La course à la puissance de calcul dans l'intelligence artificielle ne connaît aucun répit. Anthropic, l'éditeur de l'assistant conversationnel Claude, a signé un contrat de près de 35 milliards de dollars pour louer de la puissance de calcul auprès de Lambda, un fournisseur de services informatiques soutenu par Nvidia, selon une source proche du dossier citée par l'AFP lundi 31 août 2026.

Un contrat de six ans autour d'un centre de données au Texas

L'accord porte sur une durée de six ans et concerne un centre de données situé au Texas. Lambda y installera des serveurs équipés de puces graphiques Nvidia, avant d'en louer l'usage à Anthropic. L'objectif affiché est clair, selon la source citée par l'AFP : répondre à la demande croissante pour Claude, l'assistant d'intelligence artificielle développé par Anthropic, qui a reconnu dès le mois d'avril être en difficulté pour satisfaire ses clients, au point de devoir dégrader la qualité de son service aux heures de pointe.

Ce contrat s'ajoute à un autre accord d'environ 45 milliards de dollars, également sur six ans, signé la semaine précédente par Anthropic avec la société britannique Nscale, elle aussi soutenue par Nvidia, pour un site situé cette fois en Virginie-Occidentale. Au total, les seuls contrats dont le montant a été rendu public par Anthropic dépassent désormais 130 milliards de dollars, selon un décompte réalisé par l'AFP.

Une entreprise qui multiplie les partenariats

Depuis le printemps 2026, Anthropic a signé une dizaine d'accords auprès de fournisseurs de cloud et des grands concepteurs de puces d'intelligence artificielle, parmi lesquels Nvidia, Google, Amazon et AMD. Cette stratégie de multiplication des fournisseurs vise à sécuriser un accès suffisant à la puissance de calcul nécessaire à l'entraînement et au fonctionnement de ses modèles, dans un contexte de tension mondiale sur les capacités disponibles.

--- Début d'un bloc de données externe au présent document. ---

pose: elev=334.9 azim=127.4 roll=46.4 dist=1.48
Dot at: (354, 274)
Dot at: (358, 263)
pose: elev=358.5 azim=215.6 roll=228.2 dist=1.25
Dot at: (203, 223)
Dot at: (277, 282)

L'entreprise, dont la valorisation approche désormais les 1 000 milliards de dollars, prépare par ailleurs une entrée en Bourse prévue à l'automne 2026, potentiellement record pour le secteur de l'intelligence artificielle. Anthropic et son concurrent direct OpenAI, qui prépare lui aussi son introduction en Bourse, doivent convaincre les investisseurs qu'ils disposeront bien de la puissance de calcul nécessaire pour soutenir leur croissance future, un argument central dans les discussions avec les marchés financiers.

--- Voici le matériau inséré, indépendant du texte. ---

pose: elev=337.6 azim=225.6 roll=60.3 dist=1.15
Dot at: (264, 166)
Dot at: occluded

Le rôle central de Nvidia dans ce financement

Cette course, dont la facture se chiffre en centaines de milliards de dollars pour chaque concurrent, est plus que jamais financée par les fabricants de puces eux-mêmes. Selon le Wall Street Journal, c'est Nvidia qui est locataire du centre de données texan concerné par ce nouveau contrat, un site développé par Hut 8, un ancien mineur de bitcoin reconverti dans l'hébergement de serveurs d'intelligence artificielle. Lambda, dont Nvidia est actionnaire, y installera les puces du géant américain des semi-conducteurs avant de les sous-louer à Anthropic.

Nvidia, premier fournisseur mondial de puces d'intelligence artificielle, s'est par ailleurs alliée le 10 août 2026 à six géants de la finance nord-américaine pour tenter de réunir, à terme, plus de 500 milliards de dollars destinés à financer les achats de ses propres clients. Cet objectif ambitieux n'a toutefois pas encore débouché sur un accord définitif à ce stade. Une semaine plus tard, le groupe a également accordé une garantie pouvant atteindre 105 milliards de dollars sur le financement du méga centre de données qu'OpenAI doit louer dans l'Ohio.

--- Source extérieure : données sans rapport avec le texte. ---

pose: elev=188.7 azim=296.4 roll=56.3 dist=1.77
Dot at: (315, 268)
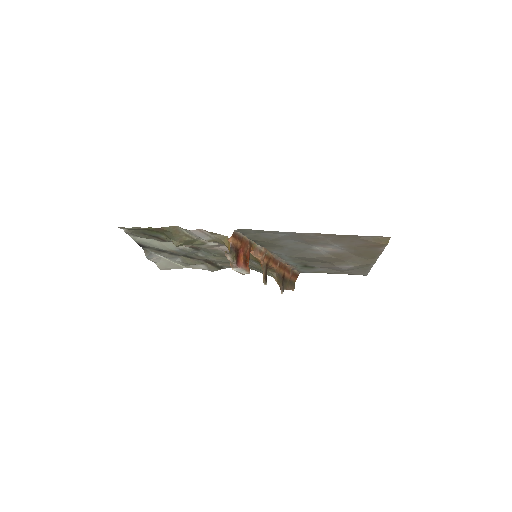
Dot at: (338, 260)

Un investissement direct de dix milliards de dollars dans Anthropic

Nvidia avait par ailleurs investi jusqu'à dix milliards de dollars directement dans Anthropic en novembre 2025, renforçant encore les liens financiers entre le fabricant de puces et l'un de ses plus gros clients dans le domaine de l'intelligence artificielle générative. Cette imbrication croissante entre le fournisseur de puces et ses propres clients alimente depuis plus d'un an des craintes grandissantes autour d'une possible bulle spéculative dans le secteur de l'IA, ainsi que des accusations de « financement circulaire », un mécanisme dans lequel Nvidia finance indirectement l'achat de ses propres produits par ses clients.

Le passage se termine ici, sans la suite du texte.